**REQUIRED TASK**
Copy out the AR view API reference below, word for word and in full.

The main AR view widget.

AugenView({
  required AugenViewCreatedCallback onViewCreated,
  ARSessionConfig config = const ARSessionConfig(),
})

AugenController

Controller for managing the AR session.

Methods

• Future<bool> isARSupported() - Check if AR is supported
• Future<void> initialize(ARSessionConfig config) - Initialize AR session
• Future<void> addNode(ARNode node) - Add a 3D node to the scene
• Future<void> removeNode(String nodeId) - Remove a node
• Future<void> updateNode(ARNode node) - Update an existing node
• Future<List<ARHitResult>> hitTest(double x, double y) - Perform hit test
• Future<ARAnchor?> addAnchor(Vector3 position) - Add an anchor
• Future<void> removeAnchor(String anchorId) - Remove an anchor
• Future<void> pause() - Pause AR session
• Future<void> resume() - Resume AR session
• Future<void> reset() - Reset AR session
• void dispose() - Clean up resources

Streams

• Stream<List<ARPlane>> planesStream - Stream of detected planes
• Stream<List<ARAnchor>> anchorsStream - Stream of AR anchors
• Stream<List<ARImageTarget>> imageTargetsStream - Stream of image targets
• Stream<List<ARTrackedImage>> trackedImagesStream - Stream of tracked images
• Stream<List<ARFace>> facesStream - Stream of tracked faces
• Stream<List<ARCloudAnchor>> cloudAnchorsStream - Stream of cloud anchors
• Stream<CloudAnchorStatus> cloudAnchorStatusStream - Stream of cloud anchor status updates
• Stream<String> errorStream - Stream of errors

ARSessionConfig

Configuration for the AR session.

**COLLECTED MATERIAL**
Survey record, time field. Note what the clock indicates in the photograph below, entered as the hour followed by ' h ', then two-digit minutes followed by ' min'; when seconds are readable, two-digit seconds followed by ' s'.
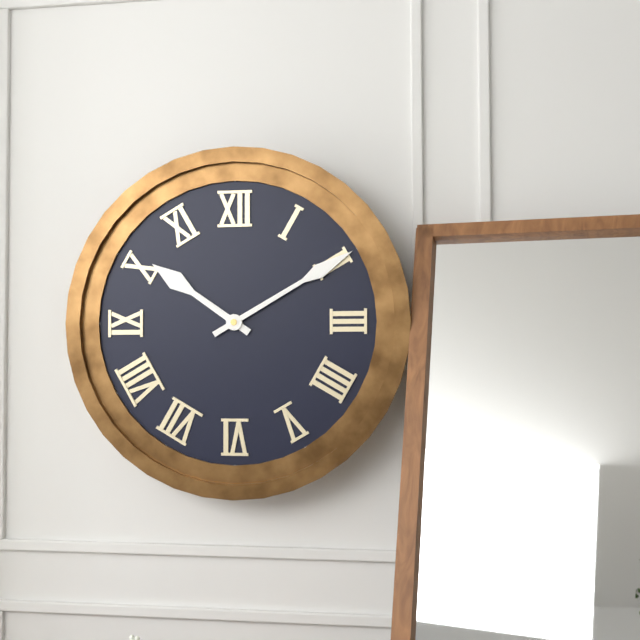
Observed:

**RESULT FOR THIS TASK**
The main AR view widget.

AugenView({
  required AugenViewCreatedCallback onViewCreated,
  ARSessionConfig config = const ARSessionConfig(),
})

AugenController

Controller for managing the AR session.

Methods

• Future<bool> isARSupported() - Check if AR is supported
• Future<void> initialize(ARSessionConfig config) - Initialize AR session
• Future<void> addNode(ARNode node) - Add a 3D node to the scene
• Future<void> removeNode(String nodeId) - Remove a node
• Future<void> updateNode(ARNode node) - Update an existing node
• Future<List<ARHitResult>> hitTest(double x, double y) - Perform hit test
• Future<ARAnchor?> addAnchor(Vector3 position) - Add an anchor
• Future<void> removeAnchor(String anchorId) - Remove an anchor
• Future<void> pause() - Pause AR session
• Future<void> resume() - Resume AR session
• Future<void> reset() - Reset AR session
• void dispose() - Clean up resources

Streams

• Stream<List<ARPlane>> planesStream - Stream of detected planes
• Stream<List<ARAnchor>> anchorsStream - Stream of AR anchors
• Stream<List<ARImageTarget>> imageTargetsStream - Stream of image targets
• Stream<List<ARTrackedImage>> trackedImagesStream - Stream of tracked images
• Stream<List<ARFace>> facesStream - Stream of tracked faces
• Stream<List<ARCloudAnchor>> cloudAnchorsStream - Stream of cloud anchors
• Stream<CloudAnchorStatus> cloudAnchorStatusStream - Stream of cloud anchor status updates
• Stream<String> errorStream - Stream of errors

ARSessionConfig

Configuration for the AR session.